Toujours, selon Dr Moussa Sarr, la durée fixe des mandats, l’absence de renouvellement, et la sélection centralisée par le président de la République dénotent un modèle organisationnel rigide, contraire à la flexibilité nécessaire pour anticiper les mutations rapides de l’économie numérique. En comparaison, souligne-t-il, les organisations de l’économie exponentielle favorisent des structures évolutives, horizontales et collaboratives, permettant une adaptation continue et rapide aux nouvelles tendances. Nonobstant son profil obsolète, le sociologue indique que ses missions sont ancrées dans le passé et ne répondent plus aux appels de l’économie exponentielle. En effet, il estime que le mandat du CNRA se concentre sur le respect des règles de pluralisme, d’éthique et de déontologie, ainsi que sur l’application des lois en vigueur. “Ces objectifs, bien qu’essentiels, traduisent une approche réactive plutôt qu’anticipatoire”, a-t-il relevé. Or, précise-t-il, les institutions doivent non seulement réguler mais aussi stimuler l’innovation en préparant des cadres adaptés aux technologies exponentielles telles que l’intelligence artificielle, la blockchain et la réalité virtuelle. Le CNRA, à l’opposé, perpétue une économie de croissance linéaire en se limitant à une fonction de contrôle, déplore-t-il.
Les fortes recommandations de Moussa Sarr
Selon le chercheur, l’actuel gouvernement doit revisiter cet organe et proposer au Président un remodelage digne des politiques de rupture qu’ils veulent instaurer au Sénégal.
Dr Moussa Sarr note ainsi que le CNRA met l’accent sur la réglementation des contenus audiovisuels existants sans encourager les initiatives disruptives. Alors que les entreprises de l’économie exponentielle, telles que Netflix ou YouTube, redéfinissent les modèles économiques en exploitant les dynamiques de réseaux, l’analyse de données massives et l’automatisation. “Ces organisations intègrent l’anticipation dans leur ADN, adoptant des visions stratégiques capables de transcender les frontières sectorielles”, a-t-il fait savoir.
De ce fait, il pousse l’actuel régime à mener des réformes tout en articulant ses propositions sur la régulation comme levier de transformation. Et pour que le CNRA devienne un vecteur d’accélération vers une économie numérique dynamique, il pense qu’il doit adopter une approche proactive.
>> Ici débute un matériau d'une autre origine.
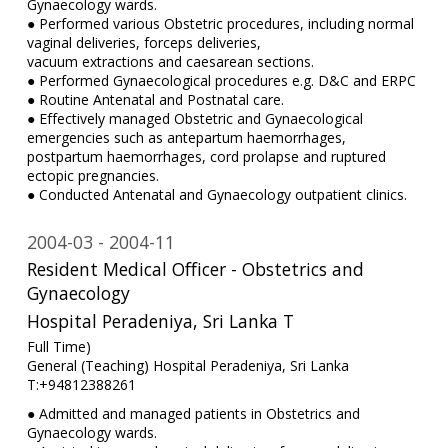
Gynaecology wards.
● Performed various Obstetric procedures, including normal
vaginal deliveries, forceps deliveries,
vacuum extractions and caesarean sections.
● Performed Gynaecological procedures e.g. D&C and ERPC
● Routine Antenatal and Postnatal care.
● Effectively managed Obstetric and Gynaecological
emergencies such as antepartum haemorrhages,
postpartum haemorrhages, cord prolapse and ruptured
ectopic pregnancies.
● Conducted Antenatal and Gynaecology outpatient clinics.
2004-03
2004-11
Resident Medical Officer - Obstetrics and
Gynaecology
Hospital Peradeniya, Sri Lanka T
Full Time)
General (Teaching) Hospital Peradeniya, Sri Lanka
T:+94812388261
● Admitted and managed patients in Obstetrics and
Gynaecology wards.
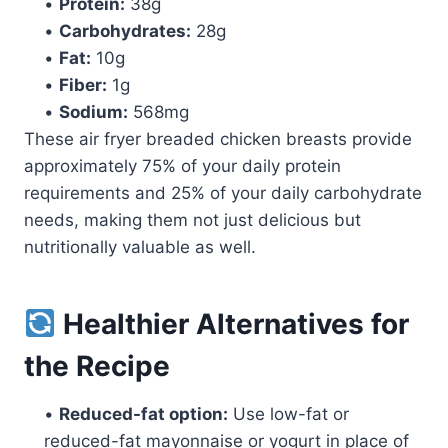
•
Protein:
38g
•
Carbohydrates:
28g
•
Fat:
10g
•
Fiber:
1g
•
Sodium:
568mg
These air fryer breaded chicken breasts provide
approximately 75% of your daily protein
requirements and 25% of your daily carbohydrate
needs, making them not just delicious but
nutritionally valuable as well.
Healthier Alternatives for
the Recipe
•
Reduced-fat option:
Use low-fat or
reduced-fat mayonnaise or yogurt in place of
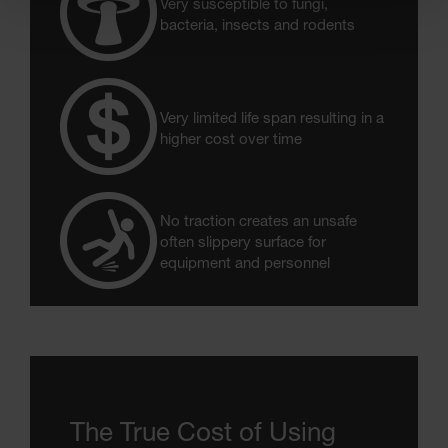
Very susceptible to fungi,
bacteria, insects and rodents
Very limited life span resulting in a
higher cost over time
No traction creates an unsafe
often slippery surface for
equipment and personnel
The True Cost of Using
Cela passe d’abord, dit-il, par la révision de sa composition en intégrant des experts en technologie, en économie numérique et en prospective, afin de mieux capter les signaux faibles de transformation
Ensuite, il appelle les autorités à adopter un cadre réglementaire souple afin de créer des « bacs à sable » réglementaires pour expérimenter de nouvelles approches audiovisuelles.
En plus, il préconise la mise en place d’un observatoire technologique pour surveiller et anticiper les innovations perturbatrices afin de guider les politiques publiques
Aussi, il exhorte le gouvernement à établir des partenariats stratégiques pour collaborer avec des écosystèmes globaux afin de bénéficier des meilleures pratiques en matière de régulation
Enfin, Moussa Sarr propose à l’administration Bassirou Diomaye Faye de s’orienter vers une réforme anticipatoire. A l’en croire, cette réforme du CNRA doit être assumée par les pouvoirs publics sénégalais pour aligner la régulation audiovisuelle sur les exigences de l’économie exponentielle.“Cette transformation permettra au Sénégal de devenir un acteur majeur de la région dans la production et la diffusion de contenus innovants”, a-t-il conclu.